Monday, June 29, 2009

Cold Calling

I love cold calling. This puts me in a minority, even among my peers in sales. In my experience, the individuals who suffer from "call reluctance" focus more on the recipient of their pitch than on themselves.

You're busy. Your prospect is busy. If your prospect doesn't like your pitch they will hang up and forget about you in 20 seconds! If they can move on so easily so can you.

Relying on your current clients to buy all of your ideas is a losing strategy. To grow yourself you must pitch your ideas to new individuals.

To successfully cold calling, you only need 2 things:
1) An Internet browser - one of my former colleagues pointed out that I used to make most of my cold calls with no more information than my prospect's website. Remember, the goal of a cold call is to get a chance to pitch in person
2) Confidence - as discussed in "over qualified," one the biggest reasons for failed pitches is lack of confidence. Lack of belief in your pitch comes through like a air raid siren on the phone and makes hanging up that much easier for your prospect

The rule of thumb I live by is it takes 7 "nos" to get 1 "yes." Sometimes this ratio is lower, sometimes higher, but it helps guide me when I pitch ideas.

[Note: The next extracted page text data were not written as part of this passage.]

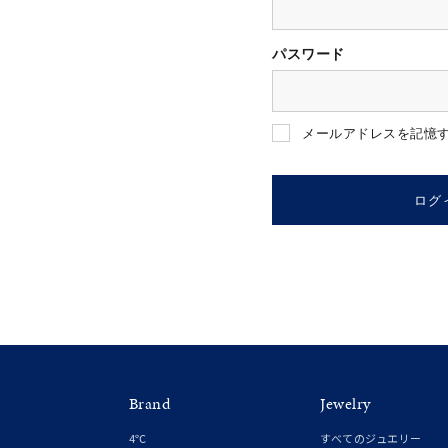
パスワード
人気検索キーワード
#ペア
メールアドレスを記憶
ブランド
ログ
カテゴリー
素材
プラチ
Brand
Jewelry
カラー
イエロ
4℃
すべてのジュエリー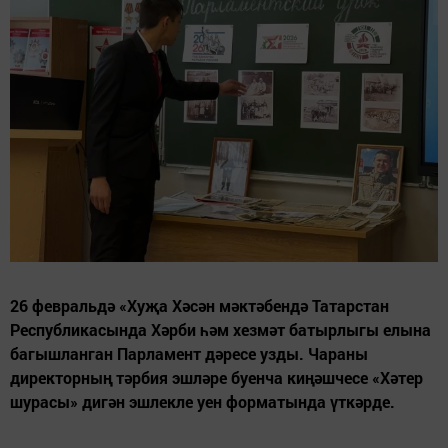
26 февральдә «Хуҗа Хәсән мәктәбендә Татарстан
Республикасында Хәрби һәм хезмәт батырлыгы елына
багышланган Парламент дәресе узды. Чараны
директорның тәрбия эшләре буенча киңәшчесе «Хәтер
шурасы» дигән эшлекле уен форматында үткәрде.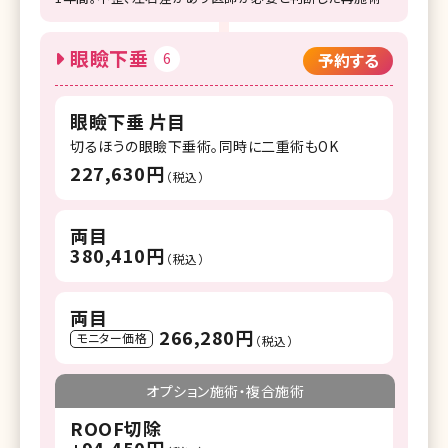
眼瞼下垂
6
予約する
眼瞼下垂 片目
切るほうの眼瞼下垂術。同時に二重術もOK
227,630円
（税込）
両目
380,410円
（税込）
両目
266,280円
モニター価格
（税込）
オプション施術・複合施術
ROOF切除
+94,450円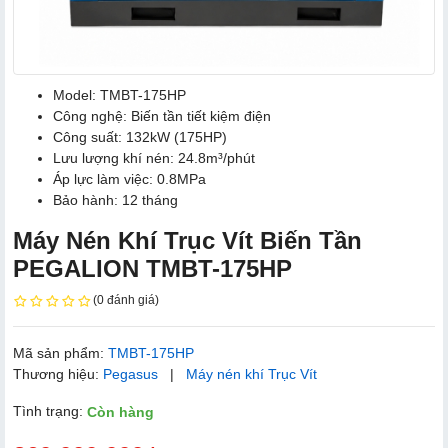
Model: TMBT-175HP
Công nghệ: Biến tần tiết kiệm điện
Công suất: 132kW (175HP)
Lưu lượng khí nén: 24.8m³/phút
Áp lực làm việc: 0.8MPa
Bảo hành: 12 tháng
Máy Nén Khí Trục Vít Biến Tần
PEGALION TMBT-175HP
(0 đánh giá)
Mã sản phẩm:
TMBT-175HP
Thương hiệu:
Pegasus
|
Máy nén khí Trục Vít
Tình trạng:
Còn hàng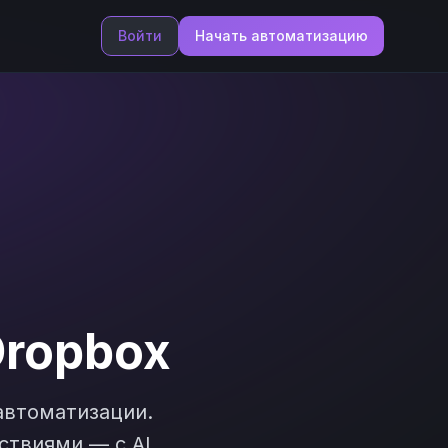
Войти
Начать автоматизацию
ropbox
втоматизации.
ствиями — с AI,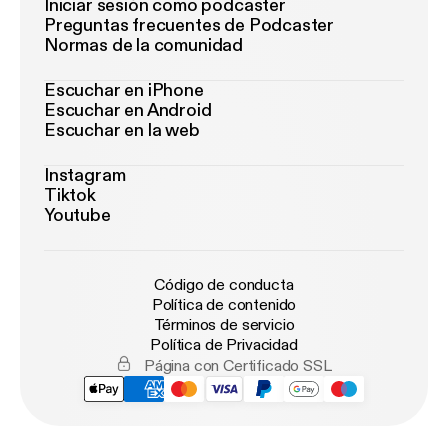
Iniciar sesión como podcaster
Preguntas frecuentes de Podcaster
Normas de la comunidad
Escuchar en iPhone
Escuchar en Android
Escuchar en la web
Instagram
Tiktok
Youtube
Código de conducta
Política de contenido
Términos de servicio
Política de Privacidad
Página con Certificado SSL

Since I'm in the minority, I'm interested in your thoughts on cold calling. Why do you avoid it? What do you do to overcome your reluctance to cold call?


Andrew said...

In my now former sales life, I found I was reluctant to cold call when I felt hesistant about the *perceived* value of what I was calling about. If I had a *good* reason to call, I could and would cold call all day. The essence of a "good reason" lies completely with the prospect. You need to be addressing a problem that: 1. they have (or are likely to have) and 2. a problem that they care enough about to agree to give you the time to hear your pitch in person.

Without #'s 1 and 2 the process of cold calling is futile.

Hamish Knox said...

Good points, Andrew. I'm interested to know how the perception of value is determined.

Is that an internal measure like, "I wouldn't buy this if I was on the receiving end" or an external measure like, "my prospect is too busy to find value in my pitch"?

The challenge with perceived value is that no one knows of the benefits they're missing out on until those benefits are pointed out to them. Major consumer inventions like the light bulb, car, and microwavable dinner weren't developed from consumer requests, they were invented and marketed as "must haves" to consumers who then incorporated those products into their day-to-day lives.

Brayden said...


Cold calling is an effective way of creating buzz for your business. If you have a good business and you want more people to know about it, then this is the best approach.

Hamish Knox said...

Thanks for your comment, Brayden.

What, in your opinion, makes a "good business"?